- **SELECTED EXCERPT**:
::::
Missing in Action: Where is Africa in the AI Race?
Without Bold Policies, Africa Risks Becoming Mere Victims of an Unknown AI-Driven Fate
Following up on my recent article:
I want to focus to Africa, particularly its future and place in the AI revolution.
Too often, discussions about technology, not just AI, in Africa revolve around its potential to address development challenges. This rudimentary framing is neither bad nor accidental; it reflects a long-standing expectation that African innovation must be tied to aid, poverty alleviation, or "solving" Africa – a synonym of problems. On the contrary, African entrepreneurs can think beyond this box and find novel solutions and ideas, such as Calendly, that serve everyone – not just Africans.
The global race to secure capital is brutal. Therefore, sometimes, to tout legitimacy or raise money, African startups, particularly in Kenya, engage in what is now dubbed “Mzungu as a Service”—bringing in a white co-founder to increase the likelihood of securing venture capital and validate their work to a global audience. Whether this is due to racism or deeper structural issues, you be the judge.
My concern isn’t just about individual entrepreneurs navigating global biases. It’s about the broader and more troubling reality: African governments and policymakers are largely absent from the AI conversation. Only Rwanda has a standing AI policy, while the rest remain in the dark in a continent of 55 countries.
The AI Revolution Is Here—And Africa Isn’t at the Starting Line
Africa’s potential is undeniable, but I often compare its governments to an athlete still in bed while competitors are already 18 miles into a marathon. Leadership isn’t just missing, it’s absent. The existing limited tech initiatives are often focused on fixing basic and subsistent problems. It doesn’t mean they don’t warrant concern, but they should have been solved long ago – say, access to clean drinking water.
Isn’t it a shame that Africa is the wealthiest continent in resources, with 60% of the world’s arable land, yet also home to some of the most persistent poverty that globalization and climate change are only making worse? In most African countries, poverty isn’t some abstract Sustainable Development Goal (SDG) to feel remorseful about or romanticize. It’s something you can see, smell, and touch. And it’s ugly.
The silence of African governments in shaping AI policy isn’t just a missed opportunity; it’s a looming crisis. AI has the potential to define how we trade, learn, and live with huge potential for non-state actors like terror groups to use to advance their goals. If we don’t act now, we not only risk being passive consumers of AI, but victims of an unknown fate. And the bottom line is that it is going to get uglier unless we elect to change course.
::::
- **Recorded data**:
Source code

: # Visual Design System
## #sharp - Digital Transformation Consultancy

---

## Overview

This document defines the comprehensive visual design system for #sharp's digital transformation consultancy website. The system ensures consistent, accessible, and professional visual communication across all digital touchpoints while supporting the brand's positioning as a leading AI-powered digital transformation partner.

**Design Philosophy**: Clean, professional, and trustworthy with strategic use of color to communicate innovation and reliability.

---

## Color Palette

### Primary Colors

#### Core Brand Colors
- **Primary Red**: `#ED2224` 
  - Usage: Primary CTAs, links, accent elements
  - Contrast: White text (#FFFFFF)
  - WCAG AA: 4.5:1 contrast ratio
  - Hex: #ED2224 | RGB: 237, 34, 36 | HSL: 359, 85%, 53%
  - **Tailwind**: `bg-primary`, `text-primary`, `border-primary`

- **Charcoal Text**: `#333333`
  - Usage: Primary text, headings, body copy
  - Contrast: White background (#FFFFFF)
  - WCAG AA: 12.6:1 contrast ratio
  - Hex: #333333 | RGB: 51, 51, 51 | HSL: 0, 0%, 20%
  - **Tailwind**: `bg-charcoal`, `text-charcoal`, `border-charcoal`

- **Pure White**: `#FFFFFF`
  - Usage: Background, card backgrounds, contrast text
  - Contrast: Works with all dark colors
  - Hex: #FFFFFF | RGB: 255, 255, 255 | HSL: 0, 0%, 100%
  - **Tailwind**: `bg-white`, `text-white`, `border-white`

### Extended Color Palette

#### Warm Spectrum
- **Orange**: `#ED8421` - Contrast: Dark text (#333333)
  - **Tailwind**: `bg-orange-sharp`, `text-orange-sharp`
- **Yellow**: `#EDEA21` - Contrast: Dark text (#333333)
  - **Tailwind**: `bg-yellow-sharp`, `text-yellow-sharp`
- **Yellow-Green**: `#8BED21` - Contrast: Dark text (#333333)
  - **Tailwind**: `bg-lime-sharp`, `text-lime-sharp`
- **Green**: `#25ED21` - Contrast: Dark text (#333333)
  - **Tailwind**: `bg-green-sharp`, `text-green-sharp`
::::
- **ACTIVITIES**:
(1) Based on the article on Africa and AI, decide whether each statement below is true: (a) Rwanda is the only country named as having a standing AI policy; (b) Africa is said to hold 40% of the world's arable land; (c) "Mzungu as a Service" refers to bringing in a white co-founder. Answer yes or no for each, quoting the deciding words of the text.
(2) Output the passage of the article on Africa and AI that starts at the words "Isn’t it a shame" and stops after "And it’s ugly.".

- **OUTPUTS FOR THE TASKS**:
(1)
(a) Yes: "Only Rwanda has a standing AI policy, while the rest remain in the dark in a continent of 55 countries."
(b) No: "with 60% of the world’s arable land"
(c) Yes: "bringing in a white co-founder to increase the likelihood of securing venture capital and validate their work to a global audience"

(2)
Isn’t it a shame that Africa is the wealthiest continent in resources, with 60% of the world’s arable land, yet also home to some of the most persistent poverty that globalization and climate change are only making worse? In most African countries, poverty isn’t some abstract Sustainable Development Goal (SDG) to feel remorseful about or romanticize. It’s something you can see, smell, and touch. And it’s ugly.